Across the entries below, tally every line that holds the word "From". Give only the tally.

+---+

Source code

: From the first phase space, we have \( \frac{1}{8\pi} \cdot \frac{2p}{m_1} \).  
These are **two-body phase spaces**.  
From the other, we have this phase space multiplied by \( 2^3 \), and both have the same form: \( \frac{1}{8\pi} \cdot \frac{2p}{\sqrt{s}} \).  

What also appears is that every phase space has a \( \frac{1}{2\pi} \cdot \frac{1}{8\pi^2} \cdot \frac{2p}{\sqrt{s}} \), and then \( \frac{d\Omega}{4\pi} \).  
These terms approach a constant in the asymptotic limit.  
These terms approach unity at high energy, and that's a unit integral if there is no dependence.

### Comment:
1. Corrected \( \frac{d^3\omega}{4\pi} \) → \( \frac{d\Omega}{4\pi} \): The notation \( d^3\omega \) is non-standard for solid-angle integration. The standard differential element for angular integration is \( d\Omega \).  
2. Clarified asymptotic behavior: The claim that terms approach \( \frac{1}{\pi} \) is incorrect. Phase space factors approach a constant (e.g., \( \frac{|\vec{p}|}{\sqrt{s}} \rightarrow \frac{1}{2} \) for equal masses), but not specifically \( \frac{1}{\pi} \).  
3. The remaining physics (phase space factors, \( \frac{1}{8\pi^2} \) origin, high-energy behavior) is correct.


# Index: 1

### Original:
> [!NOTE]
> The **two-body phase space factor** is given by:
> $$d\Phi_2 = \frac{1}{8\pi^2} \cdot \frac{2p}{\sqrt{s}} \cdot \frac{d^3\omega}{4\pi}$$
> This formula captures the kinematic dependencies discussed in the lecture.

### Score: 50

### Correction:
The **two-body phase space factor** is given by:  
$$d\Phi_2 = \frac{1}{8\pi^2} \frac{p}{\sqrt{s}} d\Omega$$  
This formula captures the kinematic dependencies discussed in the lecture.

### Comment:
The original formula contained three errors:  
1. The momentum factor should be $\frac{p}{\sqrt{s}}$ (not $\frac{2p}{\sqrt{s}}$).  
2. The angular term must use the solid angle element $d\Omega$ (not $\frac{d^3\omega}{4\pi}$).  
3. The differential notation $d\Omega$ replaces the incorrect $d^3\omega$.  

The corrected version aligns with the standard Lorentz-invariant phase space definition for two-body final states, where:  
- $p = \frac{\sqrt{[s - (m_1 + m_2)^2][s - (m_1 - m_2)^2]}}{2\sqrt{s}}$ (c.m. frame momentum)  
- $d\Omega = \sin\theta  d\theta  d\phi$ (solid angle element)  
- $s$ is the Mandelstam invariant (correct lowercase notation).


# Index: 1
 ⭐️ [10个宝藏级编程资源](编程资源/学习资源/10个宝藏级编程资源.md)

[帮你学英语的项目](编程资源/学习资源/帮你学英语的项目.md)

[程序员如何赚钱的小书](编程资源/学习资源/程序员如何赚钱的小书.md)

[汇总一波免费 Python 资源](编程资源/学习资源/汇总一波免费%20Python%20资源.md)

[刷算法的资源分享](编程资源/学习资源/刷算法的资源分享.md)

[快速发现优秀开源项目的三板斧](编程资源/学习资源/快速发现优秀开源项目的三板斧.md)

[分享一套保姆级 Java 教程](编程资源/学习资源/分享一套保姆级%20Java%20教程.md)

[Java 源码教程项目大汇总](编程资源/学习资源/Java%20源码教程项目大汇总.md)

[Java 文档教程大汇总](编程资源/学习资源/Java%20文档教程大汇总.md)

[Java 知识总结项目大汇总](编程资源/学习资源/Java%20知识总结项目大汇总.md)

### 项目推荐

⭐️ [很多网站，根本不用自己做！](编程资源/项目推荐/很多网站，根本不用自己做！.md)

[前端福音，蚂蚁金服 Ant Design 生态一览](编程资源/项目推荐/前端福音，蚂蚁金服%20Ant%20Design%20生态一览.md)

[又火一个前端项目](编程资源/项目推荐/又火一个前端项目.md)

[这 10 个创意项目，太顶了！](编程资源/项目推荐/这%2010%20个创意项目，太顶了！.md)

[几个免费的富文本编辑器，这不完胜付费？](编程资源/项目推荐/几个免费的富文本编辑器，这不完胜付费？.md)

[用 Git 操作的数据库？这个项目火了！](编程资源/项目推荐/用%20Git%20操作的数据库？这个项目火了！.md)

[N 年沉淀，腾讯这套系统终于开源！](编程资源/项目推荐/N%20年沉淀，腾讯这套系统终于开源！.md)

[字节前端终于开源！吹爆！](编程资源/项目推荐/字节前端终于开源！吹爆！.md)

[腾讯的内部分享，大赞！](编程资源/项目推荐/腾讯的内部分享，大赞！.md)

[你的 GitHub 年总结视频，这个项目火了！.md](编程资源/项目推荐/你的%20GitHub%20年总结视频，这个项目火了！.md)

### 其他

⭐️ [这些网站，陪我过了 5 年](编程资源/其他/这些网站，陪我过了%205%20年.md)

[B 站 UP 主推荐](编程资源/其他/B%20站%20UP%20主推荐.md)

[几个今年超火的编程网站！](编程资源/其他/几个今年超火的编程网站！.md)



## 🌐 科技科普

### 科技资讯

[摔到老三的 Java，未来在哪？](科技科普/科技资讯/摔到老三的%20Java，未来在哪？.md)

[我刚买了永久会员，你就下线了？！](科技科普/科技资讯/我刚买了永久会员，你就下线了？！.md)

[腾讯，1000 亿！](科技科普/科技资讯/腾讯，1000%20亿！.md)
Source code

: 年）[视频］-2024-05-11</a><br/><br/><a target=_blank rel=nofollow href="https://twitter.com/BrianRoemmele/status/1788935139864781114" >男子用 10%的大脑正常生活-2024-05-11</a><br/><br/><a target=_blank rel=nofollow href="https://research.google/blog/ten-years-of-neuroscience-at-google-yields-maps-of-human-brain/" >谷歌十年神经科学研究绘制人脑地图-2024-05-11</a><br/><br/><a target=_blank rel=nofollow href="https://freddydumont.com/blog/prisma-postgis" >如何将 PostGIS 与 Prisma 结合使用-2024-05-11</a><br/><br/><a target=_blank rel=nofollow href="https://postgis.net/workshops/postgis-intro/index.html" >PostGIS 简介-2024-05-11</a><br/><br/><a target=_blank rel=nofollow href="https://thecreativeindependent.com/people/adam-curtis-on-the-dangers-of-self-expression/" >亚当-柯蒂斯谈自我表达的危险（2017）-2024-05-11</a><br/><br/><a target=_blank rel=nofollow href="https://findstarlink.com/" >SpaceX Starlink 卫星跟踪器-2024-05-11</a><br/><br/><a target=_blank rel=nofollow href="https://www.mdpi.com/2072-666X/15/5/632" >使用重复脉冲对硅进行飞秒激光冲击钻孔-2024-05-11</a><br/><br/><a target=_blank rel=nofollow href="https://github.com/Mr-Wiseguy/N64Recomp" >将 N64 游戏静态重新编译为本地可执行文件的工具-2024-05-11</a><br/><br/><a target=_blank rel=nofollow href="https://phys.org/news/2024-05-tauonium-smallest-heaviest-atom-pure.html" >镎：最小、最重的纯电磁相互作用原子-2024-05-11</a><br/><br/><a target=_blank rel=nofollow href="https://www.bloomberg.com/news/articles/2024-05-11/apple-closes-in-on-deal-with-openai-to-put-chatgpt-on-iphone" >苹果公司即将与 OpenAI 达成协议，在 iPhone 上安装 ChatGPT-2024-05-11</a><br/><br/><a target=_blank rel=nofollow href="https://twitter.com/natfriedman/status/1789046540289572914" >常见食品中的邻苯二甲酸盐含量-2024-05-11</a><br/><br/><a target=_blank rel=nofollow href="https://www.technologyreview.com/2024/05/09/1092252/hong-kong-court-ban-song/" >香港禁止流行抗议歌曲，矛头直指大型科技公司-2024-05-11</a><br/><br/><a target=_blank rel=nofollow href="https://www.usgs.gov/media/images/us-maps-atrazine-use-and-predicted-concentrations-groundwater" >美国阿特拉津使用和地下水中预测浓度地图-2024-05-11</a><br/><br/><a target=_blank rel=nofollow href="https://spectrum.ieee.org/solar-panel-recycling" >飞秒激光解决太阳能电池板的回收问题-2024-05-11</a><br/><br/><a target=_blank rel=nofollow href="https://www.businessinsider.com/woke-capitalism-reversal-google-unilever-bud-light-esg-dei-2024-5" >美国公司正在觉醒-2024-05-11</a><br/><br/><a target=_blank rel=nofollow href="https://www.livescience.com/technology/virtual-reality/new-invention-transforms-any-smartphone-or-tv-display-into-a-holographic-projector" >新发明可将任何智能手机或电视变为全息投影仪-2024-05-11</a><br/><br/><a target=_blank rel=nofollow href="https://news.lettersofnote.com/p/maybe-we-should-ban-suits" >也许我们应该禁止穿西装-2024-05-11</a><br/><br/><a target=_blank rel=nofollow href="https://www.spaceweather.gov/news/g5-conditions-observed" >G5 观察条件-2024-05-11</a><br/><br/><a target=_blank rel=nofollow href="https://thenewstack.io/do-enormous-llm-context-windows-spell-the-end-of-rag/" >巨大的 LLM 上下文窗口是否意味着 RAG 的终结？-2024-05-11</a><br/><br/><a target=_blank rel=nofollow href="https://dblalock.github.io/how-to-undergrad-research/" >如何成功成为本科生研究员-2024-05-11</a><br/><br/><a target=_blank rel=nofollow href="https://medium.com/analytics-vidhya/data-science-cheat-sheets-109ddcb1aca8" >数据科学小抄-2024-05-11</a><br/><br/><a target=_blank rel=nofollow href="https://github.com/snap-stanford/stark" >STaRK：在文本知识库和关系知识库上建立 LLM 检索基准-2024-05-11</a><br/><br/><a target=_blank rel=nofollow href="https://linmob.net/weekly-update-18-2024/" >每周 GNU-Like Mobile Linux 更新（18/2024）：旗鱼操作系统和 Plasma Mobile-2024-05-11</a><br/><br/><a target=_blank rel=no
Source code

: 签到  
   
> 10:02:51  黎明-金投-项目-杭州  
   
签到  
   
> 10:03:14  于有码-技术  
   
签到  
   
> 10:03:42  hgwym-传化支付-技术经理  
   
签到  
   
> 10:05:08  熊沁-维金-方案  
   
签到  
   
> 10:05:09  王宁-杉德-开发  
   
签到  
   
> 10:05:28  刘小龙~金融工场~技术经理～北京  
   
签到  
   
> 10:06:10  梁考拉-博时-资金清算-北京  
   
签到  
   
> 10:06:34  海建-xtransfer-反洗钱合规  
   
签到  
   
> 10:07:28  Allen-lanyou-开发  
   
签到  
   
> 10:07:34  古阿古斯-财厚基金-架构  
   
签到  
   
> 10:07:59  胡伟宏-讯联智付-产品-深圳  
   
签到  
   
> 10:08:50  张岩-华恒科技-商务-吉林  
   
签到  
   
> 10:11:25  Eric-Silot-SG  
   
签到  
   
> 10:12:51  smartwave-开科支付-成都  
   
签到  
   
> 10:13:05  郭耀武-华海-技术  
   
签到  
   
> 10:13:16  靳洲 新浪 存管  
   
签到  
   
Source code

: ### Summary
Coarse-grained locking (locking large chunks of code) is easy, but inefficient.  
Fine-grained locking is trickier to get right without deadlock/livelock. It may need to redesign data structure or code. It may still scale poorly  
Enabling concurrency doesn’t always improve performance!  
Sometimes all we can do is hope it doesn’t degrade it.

+---+

- Answer to the exercise:
2